Monday, February 24, 2014

Explication of "My Number" and "I had heard it's a fight"

The two poems, "My Number" by Billy Collins and "I had heard it's a fight" by Edwin Derby, are paired together in Sound and Sense because they both take a stance on death. In "My Number" Billy Collins personifies death, even capitalizing it's first letter, and explains it as an ominous and unpredictable terror. One never knows when death could be coming for them, it could be far away or right around the corner and we may never know: "Is Death miles away from this house" and he goes on to wonder if death may be at his front door. The speaker describes death's actions as if it is actually a killer who plots to kill certain people. Collins writes that death may not be after him at this moment because he is "too busy making arrangements" for others whose times have come.  In this poem the speaker believes that death is not only inevitable but also that it comes on its own terms and nothing we do to prolong it really matter, it decides to take a life whenever and wherever it chooses.

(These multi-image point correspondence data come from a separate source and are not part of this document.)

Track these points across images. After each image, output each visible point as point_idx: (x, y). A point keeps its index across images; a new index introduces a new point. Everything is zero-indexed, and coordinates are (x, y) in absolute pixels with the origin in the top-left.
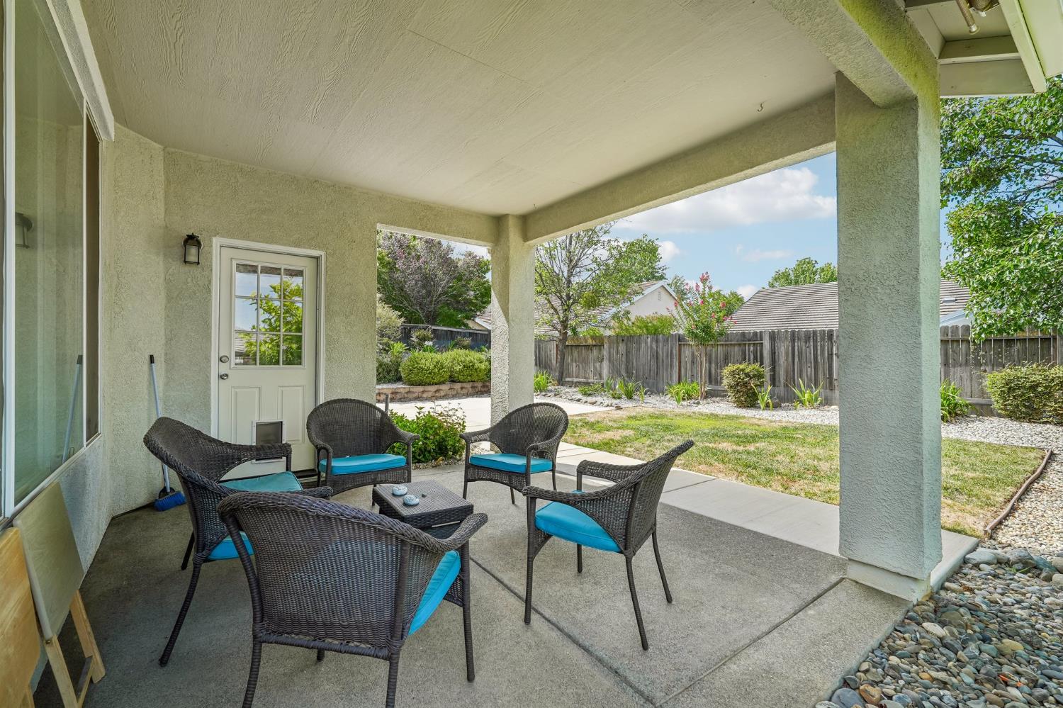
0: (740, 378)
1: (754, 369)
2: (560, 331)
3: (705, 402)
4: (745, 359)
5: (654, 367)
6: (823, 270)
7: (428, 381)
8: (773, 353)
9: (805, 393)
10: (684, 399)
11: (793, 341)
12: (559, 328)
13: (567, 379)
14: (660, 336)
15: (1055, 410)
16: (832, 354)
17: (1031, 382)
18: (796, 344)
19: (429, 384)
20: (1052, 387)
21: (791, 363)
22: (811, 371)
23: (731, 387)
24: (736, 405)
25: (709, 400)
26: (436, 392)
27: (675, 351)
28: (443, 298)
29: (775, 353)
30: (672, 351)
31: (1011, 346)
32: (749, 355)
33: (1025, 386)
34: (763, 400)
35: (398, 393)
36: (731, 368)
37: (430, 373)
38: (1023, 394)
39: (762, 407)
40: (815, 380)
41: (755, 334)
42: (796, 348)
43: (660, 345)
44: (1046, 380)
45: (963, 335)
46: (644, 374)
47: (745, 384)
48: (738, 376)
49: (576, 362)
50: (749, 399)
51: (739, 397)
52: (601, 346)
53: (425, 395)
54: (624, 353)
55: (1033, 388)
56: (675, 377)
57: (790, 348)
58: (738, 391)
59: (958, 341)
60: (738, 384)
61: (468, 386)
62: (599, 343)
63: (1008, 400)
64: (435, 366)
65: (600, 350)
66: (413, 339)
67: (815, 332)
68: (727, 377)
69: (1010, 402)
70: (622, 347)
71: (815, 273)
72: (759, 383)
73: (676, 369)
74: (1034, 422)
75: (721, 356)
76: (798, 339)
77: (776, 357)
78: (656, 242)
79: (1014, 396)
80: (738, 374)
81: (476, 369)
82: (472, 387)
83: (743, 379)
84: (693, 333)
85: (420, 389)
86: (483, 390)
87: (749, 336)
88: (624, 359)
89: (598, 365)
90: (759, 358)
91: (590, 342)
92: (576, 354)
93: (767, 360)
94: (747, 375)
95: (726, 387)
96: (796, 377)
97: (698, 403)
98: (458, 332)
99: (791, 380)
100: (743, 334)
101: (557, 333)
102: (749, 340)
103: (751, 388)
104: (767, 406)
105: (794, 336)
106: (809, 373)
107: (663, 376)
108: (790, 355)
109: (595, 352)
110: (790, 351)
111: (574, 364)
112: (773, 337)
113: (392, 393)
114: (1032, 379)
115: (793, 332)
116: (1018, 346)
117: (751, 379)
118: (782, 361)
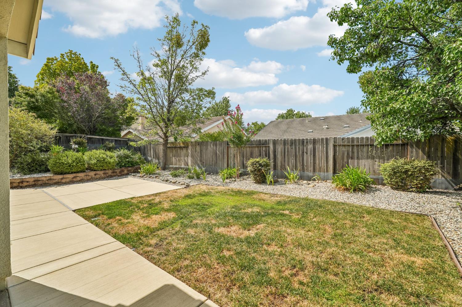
0: (256, 167)
1: (264, 161)
2: (163, 139)
3: (239, 180)
4: (260, 155)
5: (214, 159)
6: (296, 114)
7: (67, 171)
8: (275, 152)
9: (291, 175)
10: (227, 178)
11: (285, 145)
12: (163, 137)
13: (171, 166)
14: (218, 142)
15: (416, 184)
16: (304, 152)
17: (405, 169)
18: (286, 146)
19: (69, 173)
20: (415, 171)
21: (283, 157)
22: (292, 161)
23: (252, 172)
24: (255, 181)
25: (241, 178)
26: (73, 178)
27: (225, 151)
28: (99, 119)
29: (275, 151)
30: (224, 150)
31: (387, 148)
32: (263, 152)
33: (402, 171)
34: (269, 179)
35: (40, 180)
36: (252, 160)
37: (70, 166)
38: (400, 176)
39: (268, 183)
40: (295, 166)
41: (266, 141)
42: (286, 147)
43: (218, 147)
44: (413, 168)
45: (366, 142)
46: (210, 162)
47: (260, 170)
48: (255, 166)
49: (174, 157)
50: (261, 179)
51: (256, 178)
52: (187, 147)
53: (64, 181)
54: (199, 151)
55: (406, 172)
56: (226, 165)
57: (283, 148)
58: (256, 175)
59: (363, 145)
60: (255, 170)
61: (101, 173)
62: (186, 146)
63: (393, 179)
64: (74, 162)
65: (187, 150)
66: (71, 143)
67: (295, 140)
68: (250, 166)
69: (394, 180)
70: (198, 148)
71: (294, 115)
72: (266, 170)
73: (226, 160)
74: (405, 191)
75: (249, 154)
76: (287, 144)
77: (276, 154)
78: (228, 98)
79: (396, 177)
80: (256, 164)
81: (106, 162)
82: (104, 174)
83: (258, 167)
84: (232, 140)
85: (60, 177)
86: (112, 174)
87: (263, 142)
88: (199, 155)
89: (186, 158)
90: (267, 155)
91: (182, 145)
92: (174, 151)
93: (272, 155)
94: (260, 165)
95: (249, 172)
96: (286, 165)
97: (235, 181)
98: (107, 139)
99: (283, 168)
100: (260, 140)
101: (161, 140)
102: (263, 144)
103: (263, 173)
104: (271, 183)
105: (285, 142)
106: (292, 162)
107: (219, 164)
108: (283, 154)
109: (184, 150)
110: (283, 151)
111: (173, 158)
112: (275, 142)
113: (34, 181)
114: (406, 167)
115: (285, 140)
116: (391, 148)
117: (262, 167)
118: (279, 157)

Edwin Derby expresses a different view of death in his poem "I had heard its a fight". He also expresses that death is inevitable but goes on more positively than Collins does in his poem. The poem starts dark saying that death touches you: "The afternoon it touched me / it sneaked up like it was a sweet thrill", this scare with death makes the speaker look differently upon life. He starts living better: "Cut out the liquor, went to the gym, and did / what a man naturally does". Derby looks at death as being inevitable yet it is possible to prolong it by living a healthy life. Instead of being scared of death the speaker in this poem decides to live life to the fullest without fear of death, which is a much more positive view than Collins presents about life and death in his poem.